* Provided text *
=== Section Start ===

His most ambitious plan is a little less than a year off.

Immediately after graduation this spring — and the shedding of some 50 pounds from the 250 at which he now plays — the fifth-year senior defensive end hopes to grind his way through a year of intensive physical and mental training so he can become a Navy SEAL and be proficient in everything from hand-to-hand combat to high-altitude parachuting and underwater demolition.

“I feel like I owe it to do something like that for my family, my friends and my teammates,” he said as he sat in the Woody Hayes Athletic Complex after football practice.

“For everybody to enjoy the kind of life we have here in this country, somebody has to be willing to do some of these jobs. You can’t always just look to somebody else to do it for you.”

These aren’t just over-hyped but hollow thoughts coming from her son, Joyce said: “One thing about Tommy, he doesn’t just talk it, he lives it.”

‘Kid you root for’

That’s why Ullery — once Ingham told him he was planning to leave UD after a season — sent game films, made phone calls and hammered home one thought with OSU coaches: “I remember telling (defensive coordinator) Jim Heacock, “Whether (Ingham) makes the team or not, you’re going to be dealing with a great kid. He’s smart, he’s got character and integrity, and I think he’s got a tremendous future.

“He’s one kid you can really root for.”

All that said, it hasn’t been easy for Ingham since he got to OSU in the fall of 2006. He contacted the coaches only to be told the team’s roster was set for the season and he’d have to wait for the next walk-on tryouts — in January.

He spent that fall as a regular student, and since he had no tickets to the games — and no connections — he watched the Bucks’ home games on television.

Then a few weeks after surviving the January tryouts, he suffered a compartment syndrome injury on his foot — a medical problem from excessive muscle use that cut off the blood supply and required emergency surgery.

At the time, his dad was in the middle of a two-year stint at the U.S. embassy in Romania.

=== Section End ===

* What you will do *
- A) According to the article about the Ohio State defensive end, what injury did he suffer a few weeks after surviving the January tryouts?
- B) Decide whether each statement agrees with the article about the Ohio State defensive end, answering yes or no and quoting the deciding words:
(i) He hopes to become a Navy SEAL after graduating this spring.
(ii) When he arrived at Ohio State in the fall of 2006, the coaches put him on the team right away.
(iii) During his first fall at Ohio State, he watched the Bucks' home games in person.
- C) Write a continuation of the article about the Ohio State defensive end, starting after its final sentence.

* Data below *
=== Section Start ===

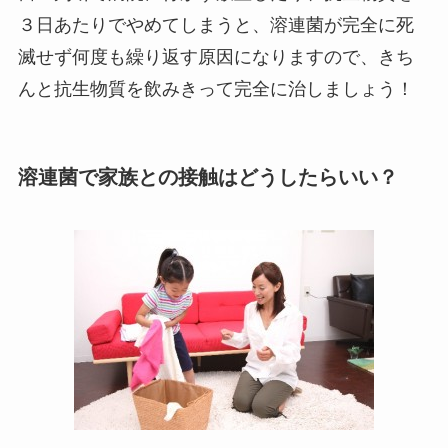
３日あたりでやめてしまうと、溶連菌が完全に死
滅せず何度も繰り返す原因になりますので、きち
んと抗生物質を飲みきって完全に治しましょう！
溶連菌で家族との接触はどうしたらいい？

=== Section End ===

* Written answers *
- A) A compartment syndrome injury on his foot, which required emergency surgery.

- B)
(i) Yes: "the fifth-year senior defensive end hopes to grind his way through a year of intensive physical and mental training so he can become a Navy SEAL"
(ii) No: "He contacted the coaches only to be told the team’s roster was set for the season and he’d have to wait for the next walk-on tryouts — in January."
(iii) No: "he watched the Bucks’ home games on television."

- C)
“(Tom) told me he was going to the doctor to have his foot checked, but he didn’t say anything about surgery and didn’t call me until it was over,” Joyce said. “He told me he knew I was home alone and he didn’t want me to worry.”

That incident tells you plenty about Tom Ingham, who doesn’t seek the limelight, doesn’t like talking about himself and basically just goes about his job without high drama.

After missing spring drills to heal and surviving another tryout, he finally made the team in 2007 as a nonscholarship walk-on.

That season — as a scout team player — he dressed for home games though he never got on the field and didn’t make the traveling squad.

Undaunted — and still paying his own way to school — he returned last season and finally got into four games. After another injury knocked him out of drills this past spring, he’s become a backup special teams player and third-string defensive end, and has played in two games, Illinois and Toledo.

Scout team demon

In a vote by the entire Buckeye team earlier this season, Ingham — along with sophomore quarterback Joe Bauserman, junior long snapper Jake McQuaide and junior receiver Ryan Schuck — was named one of the hardest-working, but most under-appreciated (by the outside world) players on the team.

Unrecognized by many fans, Ingham — No. 57 — is a favorite among his teammates.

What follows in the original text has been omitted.